How would Beck explain coming out of the abduction healthy? "Hi, guess what, someone kidnapped my wife, but I'm fine'? It'd never play. Getting whacked on the head gave his story credibility."

  "He took a hell of a shot."

  "He was dealing with thugs, Hoyt. They probably miscalculated. And what about his injury anyway? He tells some bizarre story about miraculously crawling out of the water and dialing 911. I gave several doctors Beck's old medical chart. They claim his account of what he did defies medical logic. It would have been pretty much impossible, given his injuries."

  Hoyt considered that. He had often wondered about that himself. How had Beck survived and called for help? "What else?" Hoyt said.

  "There's strong evidence that suggests the two thugs, not KillRoy, assaulted Beck."

  "What evidence?"

  "Buried with the bodies, we found a baseball bat with blood on it.
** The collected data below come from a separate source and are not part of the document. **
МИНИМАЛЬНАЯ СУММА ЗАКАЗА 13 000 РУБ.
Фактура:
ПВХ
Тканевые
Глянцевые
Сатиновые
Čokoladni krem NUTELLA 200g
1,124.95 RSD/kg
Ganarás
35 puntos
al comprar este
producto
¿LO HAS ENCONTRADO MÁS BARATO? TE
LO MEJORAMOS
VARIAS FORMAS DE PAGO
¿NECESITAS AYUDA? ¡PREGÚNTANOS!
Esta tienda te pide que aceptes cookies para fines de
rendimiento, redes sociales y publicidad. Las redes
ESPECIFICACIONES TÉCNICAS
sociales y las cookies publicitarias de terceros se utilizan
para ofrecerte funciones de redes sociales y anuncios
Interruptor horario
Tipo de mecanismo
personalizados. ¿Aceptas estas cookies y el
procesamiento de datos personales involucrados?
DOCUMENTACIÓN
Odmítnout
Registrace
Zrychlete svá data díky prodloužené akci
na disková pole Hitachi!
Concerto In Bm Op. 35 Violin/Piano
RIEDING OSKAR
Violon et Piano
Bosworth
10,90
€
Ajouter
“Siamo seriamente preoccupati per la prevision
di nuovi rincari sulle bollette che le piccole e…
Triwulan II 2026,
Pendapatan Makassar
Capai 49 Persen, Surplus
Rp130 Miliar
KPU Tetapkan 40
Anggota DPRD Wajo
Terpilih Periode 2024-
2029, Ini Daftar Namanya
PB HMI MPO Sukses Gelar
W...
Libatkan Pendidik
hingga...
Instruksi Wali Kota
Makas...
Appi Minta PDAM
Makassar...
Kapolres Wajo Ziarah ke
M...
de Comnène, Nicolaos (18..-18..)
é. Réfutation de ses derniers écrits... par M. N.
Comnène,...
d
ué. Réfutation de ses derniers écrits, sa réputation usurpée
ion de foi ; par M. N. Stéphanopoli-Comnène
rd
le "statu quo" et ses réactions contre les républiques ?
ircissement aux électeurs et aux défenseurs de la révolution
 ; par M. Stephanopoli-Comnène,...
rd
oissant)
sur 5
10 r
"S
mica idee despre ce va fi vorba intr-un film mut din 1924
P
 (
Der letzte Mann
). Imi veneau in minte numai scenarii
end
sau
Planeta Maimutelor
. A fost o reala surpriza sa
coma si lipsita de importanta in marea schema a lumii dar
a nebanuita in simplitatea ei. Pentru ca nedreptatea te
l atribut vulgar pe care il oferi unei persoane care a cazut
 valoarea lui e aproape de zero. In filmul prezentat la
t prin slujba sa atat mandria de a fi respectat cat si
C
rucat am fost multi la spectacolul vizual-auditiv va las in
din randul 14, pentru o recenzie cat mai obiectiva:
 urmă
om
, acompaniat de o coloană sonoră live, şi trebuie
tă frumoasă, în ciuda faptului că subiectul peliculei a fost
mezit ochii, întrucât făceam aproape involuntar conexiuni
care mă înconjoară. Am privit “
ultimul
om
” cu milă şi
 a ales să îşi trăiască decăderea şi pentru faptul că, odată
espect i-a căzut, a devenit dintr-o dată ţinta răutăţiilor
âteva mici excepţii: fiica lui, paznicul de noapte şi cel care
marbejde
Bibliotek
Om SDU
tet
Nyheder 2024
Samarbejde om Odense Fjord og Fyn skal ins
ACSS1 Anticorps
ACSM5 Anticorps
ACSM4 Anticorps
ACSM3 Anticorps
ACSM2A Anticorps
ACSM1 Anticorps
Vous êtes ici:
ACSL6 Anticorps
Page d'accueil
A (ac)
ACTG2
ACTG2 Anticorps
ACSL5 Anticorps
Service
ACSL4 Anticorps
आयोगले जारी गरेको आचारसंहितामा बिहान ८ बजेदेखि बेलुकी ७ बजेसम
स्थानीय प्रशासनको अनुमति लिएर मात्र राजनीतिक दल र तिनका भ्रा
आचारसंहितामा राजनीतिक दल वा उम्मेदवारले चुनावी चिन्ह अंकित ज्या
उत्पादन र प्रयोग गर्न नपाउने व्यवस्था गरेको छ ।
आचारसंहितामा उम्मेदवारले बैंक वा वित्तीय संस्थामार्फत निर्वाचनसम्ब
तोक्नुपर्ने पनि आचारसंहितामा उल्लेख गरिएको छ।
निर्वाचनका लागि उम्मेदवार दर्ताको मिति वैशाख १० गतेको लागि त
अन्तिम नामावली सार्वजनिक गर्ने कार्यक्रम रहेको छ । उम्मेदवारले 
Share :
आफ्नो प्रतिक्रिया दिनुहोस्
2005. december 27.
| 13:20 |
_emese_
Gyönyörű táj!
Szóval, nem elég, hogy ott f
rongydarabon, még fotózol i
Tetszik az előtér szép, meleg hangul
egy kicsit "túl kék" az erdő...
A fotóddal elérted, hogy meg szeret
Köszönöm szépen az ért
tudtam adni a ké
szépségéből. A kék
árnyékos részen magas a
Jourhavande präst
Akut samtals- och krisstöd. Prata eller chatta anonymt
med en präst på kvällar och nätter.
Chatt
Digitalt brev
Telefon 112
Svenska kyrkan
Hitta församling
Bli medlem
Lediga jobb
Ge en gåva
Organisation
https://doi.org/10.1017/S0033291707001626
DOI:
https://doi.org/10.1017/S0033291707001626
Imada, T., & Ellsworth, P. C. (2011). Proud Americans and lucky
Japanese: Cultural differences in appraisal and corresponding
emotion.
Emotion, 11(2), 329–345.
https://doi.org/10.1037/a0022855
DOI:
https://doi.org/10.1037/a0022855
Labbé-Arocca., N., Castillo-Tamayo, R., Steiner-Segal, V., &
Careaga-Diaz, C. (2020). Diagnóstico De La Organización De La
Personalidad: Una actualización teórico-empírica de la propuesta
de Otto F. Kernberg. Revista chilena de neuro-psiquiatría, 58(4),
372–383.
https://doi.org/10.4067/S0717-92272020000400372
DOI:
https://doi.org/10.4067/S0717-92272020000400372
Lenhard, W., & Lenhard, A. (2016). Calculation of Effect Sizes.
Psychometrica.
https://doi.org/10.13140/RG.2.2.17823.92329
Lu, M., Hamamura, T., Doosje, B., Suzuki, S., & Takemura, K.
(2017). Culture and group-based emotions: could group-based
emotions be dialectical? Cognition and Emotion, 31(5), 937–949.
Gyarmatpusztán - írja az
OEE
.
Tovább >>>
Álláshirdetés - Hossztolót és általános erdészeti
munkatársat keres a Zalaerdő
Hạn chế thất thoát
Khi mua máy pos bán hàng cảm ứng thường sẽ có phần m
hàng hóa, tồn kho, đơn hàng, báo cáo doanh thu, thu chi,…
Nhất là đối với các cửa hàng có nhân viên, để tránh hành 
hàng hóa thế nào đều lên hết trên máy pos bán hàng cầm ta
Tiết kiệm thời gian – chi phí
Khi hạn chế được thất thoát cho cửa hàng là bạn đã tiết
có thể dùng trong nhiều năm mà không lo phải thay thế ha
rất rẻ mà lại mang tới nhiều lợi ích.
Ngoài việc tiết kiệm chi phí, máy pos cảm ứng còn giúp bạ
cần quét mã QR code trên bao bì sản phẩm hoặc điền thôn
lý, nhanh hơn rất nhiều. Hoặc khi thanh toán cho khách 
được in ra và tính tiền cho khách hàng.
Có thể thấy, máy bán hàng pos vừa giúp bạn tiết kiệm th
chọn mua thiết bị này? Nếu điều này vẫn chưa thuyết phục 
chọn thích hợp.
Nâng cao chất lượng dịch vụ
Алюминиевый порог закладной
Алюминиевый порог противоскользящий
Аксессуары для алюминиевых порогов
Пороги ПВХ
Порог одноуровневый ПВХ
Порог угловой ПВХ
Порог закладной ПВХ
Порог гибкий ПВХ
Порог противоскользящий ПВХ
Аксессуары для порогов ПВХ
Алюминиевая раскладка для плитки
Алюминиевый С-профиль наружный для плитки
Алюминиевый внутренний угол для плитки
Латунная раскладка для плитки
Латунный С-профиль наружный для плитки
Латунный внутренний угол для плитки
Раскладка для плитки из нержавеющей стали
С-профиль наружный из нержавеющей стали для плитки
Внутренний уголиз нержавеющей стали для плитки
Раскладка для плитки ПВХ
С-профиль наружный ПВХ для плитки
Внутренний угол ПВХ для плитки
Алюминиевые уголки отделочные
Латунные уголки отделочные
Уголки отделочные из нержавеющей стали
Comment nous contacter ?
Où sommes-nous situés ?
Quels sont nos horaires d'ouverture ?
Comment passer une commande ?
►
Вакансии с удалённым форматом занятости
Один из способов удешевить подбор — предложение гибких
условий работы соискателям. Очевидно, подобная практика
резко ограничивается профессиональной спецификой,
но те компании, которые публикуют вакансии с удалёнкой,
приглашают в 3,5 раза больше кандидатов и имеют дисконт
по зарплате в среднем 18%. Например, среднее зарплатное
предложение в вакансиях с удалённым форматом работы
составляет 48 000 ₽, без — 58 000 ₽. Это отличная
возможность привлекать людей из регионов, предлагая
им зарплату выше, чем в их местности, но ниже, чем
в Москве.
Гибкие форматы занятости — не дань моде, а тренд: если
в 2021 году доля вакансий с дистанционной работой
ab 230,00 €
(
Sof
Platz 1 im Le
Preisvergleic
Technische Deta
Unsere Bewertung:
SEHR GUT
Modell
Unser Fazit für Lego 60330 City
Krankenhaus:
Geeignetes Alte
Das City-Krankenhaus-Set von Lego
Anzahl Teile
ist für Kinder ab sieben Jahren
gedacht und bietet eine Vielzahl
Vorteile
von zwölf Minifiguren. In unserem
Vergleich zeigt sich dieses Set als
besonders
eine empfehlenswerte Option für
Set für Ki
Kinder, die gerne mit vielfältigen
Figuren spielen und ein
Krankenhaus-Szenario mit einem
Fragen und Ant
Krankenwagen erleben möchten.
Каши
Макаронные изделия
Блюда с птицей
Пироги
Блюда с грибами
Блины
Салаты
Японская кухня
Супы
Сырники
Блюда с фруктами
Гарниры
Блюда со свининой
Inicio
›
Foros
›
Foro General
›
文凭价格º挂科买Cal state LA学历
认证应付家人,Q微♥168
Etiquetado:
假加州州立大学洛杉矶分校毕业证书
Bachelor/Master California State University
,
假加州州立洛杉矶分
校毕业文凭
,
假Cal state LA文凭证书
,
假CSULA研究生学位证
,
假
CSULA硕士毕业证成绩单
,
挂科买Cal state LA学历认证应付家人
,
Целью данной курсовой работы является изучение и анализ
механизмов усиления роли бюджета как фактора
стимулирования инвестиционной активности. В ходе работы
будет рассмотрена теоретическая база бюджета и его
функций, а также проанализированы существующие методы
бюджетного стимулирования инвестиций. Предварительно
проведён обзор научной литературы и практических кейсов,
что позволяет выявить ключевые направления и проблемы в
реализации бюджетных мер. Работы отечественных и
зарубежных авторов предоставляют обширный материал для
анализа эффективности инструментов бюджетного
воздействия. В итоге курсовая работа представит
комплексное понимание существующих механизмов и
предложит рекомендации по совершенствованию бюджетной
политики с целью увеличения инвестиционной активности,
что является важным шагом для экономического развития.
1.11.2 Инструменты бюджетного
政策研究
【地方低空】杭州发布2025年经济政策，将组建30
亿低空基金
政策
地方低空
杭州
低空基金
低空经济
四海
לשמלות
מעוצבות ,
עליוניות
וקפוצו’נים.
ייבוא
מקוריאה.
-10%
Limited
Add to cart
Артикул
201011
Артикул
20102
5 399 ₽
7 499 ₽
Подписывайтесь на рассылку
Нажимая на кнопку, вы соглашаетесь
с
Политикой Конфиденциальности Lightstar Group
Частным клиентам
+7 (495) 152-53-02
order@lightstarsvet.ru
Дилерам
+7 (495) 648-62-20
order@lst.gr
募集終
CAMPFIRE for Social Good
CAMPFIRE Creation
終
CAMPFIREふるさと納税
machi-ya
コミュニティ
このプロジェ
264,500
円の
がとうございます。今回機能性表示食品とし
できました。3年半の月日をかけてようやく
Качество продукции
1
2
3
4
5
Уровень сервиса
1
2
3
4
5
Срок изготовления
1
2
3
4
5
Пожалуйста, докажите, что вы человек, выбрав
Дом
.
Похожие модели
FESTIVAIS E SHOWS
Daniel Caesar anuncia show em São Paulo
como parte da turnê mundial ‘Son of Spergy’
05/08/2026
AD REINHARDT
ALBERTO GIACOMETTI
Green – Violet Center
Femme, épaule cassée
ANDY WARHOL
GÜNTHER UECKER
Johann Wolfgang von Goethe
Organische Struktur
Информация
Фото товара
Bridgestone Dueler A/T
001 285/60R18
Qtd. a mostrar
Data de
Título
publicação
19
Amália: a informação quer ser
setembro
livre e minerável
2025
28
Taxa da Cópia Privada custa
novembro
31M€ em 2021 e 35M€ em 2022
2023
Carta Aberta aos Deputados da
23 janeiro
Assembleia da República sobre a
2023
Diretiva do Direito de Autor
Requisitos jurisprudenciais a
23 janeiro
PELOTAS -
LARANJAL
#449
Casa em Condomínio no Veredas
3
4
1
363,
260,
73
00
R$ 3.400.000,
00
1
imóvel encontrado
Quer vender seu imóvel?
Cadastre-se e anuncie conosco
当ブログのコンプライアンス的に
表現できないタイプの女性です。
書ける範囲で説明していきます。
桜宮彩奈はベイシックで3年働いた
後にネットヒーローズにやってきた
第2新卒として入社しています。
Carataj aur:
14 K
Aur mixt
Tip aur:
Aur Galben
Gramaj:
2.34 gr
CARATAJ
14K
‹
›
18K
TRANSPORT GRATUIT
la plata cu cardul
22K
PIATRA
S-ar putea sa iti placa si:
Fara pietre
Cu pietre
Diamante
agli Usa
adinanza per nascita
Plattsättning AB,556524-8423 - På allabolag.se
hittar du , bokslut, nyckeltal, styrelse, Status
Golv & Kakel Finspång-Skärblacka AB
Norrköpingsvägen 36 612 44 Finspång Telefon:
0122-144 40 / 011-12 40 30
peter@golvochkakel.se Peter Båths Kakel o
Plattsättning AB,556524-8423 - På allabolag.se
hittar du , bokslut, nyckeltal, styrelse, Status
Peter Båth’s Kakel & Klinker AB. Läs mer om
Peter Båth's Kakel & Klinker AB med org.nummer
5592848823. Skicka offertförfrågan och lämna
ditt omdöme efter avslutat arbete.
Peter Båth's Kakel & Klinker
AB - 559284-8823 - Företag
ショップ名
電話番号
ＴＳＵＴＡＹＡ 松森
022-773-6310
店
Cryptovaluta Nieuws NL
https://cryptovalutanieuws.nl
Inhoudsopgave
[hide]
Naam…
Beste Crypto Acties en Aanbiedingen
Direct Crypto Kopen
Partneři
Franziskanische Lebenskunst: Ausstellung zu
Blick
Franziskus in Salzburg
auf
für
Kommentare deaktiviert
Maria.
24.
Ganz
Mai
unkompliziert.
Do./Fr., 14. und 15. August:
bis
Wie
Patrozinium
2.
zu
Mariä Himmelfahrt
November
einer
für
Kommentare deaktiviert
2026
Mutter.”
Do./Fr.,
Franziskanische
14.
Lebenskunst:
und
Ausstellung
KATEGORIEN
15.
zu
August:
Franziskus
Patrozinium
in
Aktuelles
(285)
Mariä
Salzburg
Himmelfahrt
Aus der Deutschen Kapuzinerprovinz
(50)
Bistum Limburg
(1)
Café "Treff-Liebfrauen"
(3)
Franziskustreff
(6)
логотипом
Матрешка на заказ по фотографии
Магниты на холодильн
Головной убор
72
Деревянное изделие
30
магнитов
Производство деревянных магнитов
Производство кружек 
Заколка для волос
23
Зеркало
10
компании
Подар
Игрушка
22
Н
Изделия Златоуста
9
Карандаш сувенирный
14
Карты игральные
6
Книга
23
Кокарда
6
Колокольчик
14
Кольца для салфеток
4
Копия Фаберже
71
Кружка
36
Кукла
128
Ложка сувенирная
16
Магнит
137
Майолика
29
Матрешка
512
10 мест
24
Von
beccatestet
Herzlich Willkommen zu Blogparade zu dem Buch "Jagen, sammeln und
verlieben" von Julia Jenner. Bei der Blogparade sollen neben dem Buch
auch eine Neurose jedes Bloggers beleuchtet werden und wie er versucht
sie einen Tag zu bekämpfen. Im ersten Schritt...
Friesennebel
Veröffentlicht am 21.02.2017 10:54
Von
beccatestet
The full DNA match will take a while, but the preliminary results strongly suggest that the blood is Beck's."

  Agent Stone plodded back in the room and sat down hard. Hoyt once again said, "Go on."

  "The rest is pretty obvious. The two thugs do the job. They kill your daughter and pin it on KillRoy Then they come back to get the rest of their payment ' or maybe they decide to extort more money from Dr. Beck. I don't know. Whatever, Beck has to get rid of them. He sets up a meet in the secluded woods near Lake Charmaine. The two thugs probably thought they were dealing with a wimpy doctor or maybe he caught them unprepared. Either way Beck shoots them and buries the bodies along with the baseball bat and whatever evidence might haunt him later on. The perfect crime now. Nothing to tie him with the murder. Let's face it. If we didn't get enormously lucky, the bodies would have never been found."

  Hoyt shook his head. "Hell of a theory."

  "There's more."

  "Like?"

  Carlson looked at Stone. Stone pointed to his cell phone. "I just got a strange phone call from someone at Briggs Penitentiary," Stone said. "It seems your son-in-law called there today and demanded a meeting with KillRoy."

  Hoyt now looked openly stunned. "Why the hell would he do that?"

  "You tell us," Stone responded. "But keep in mind that Beck knows we're onto him. All of a sudden, he has this overwhelming desire to visit the man he set up as your daughter's killer."

  "Hell of a coincidence," Carlson added.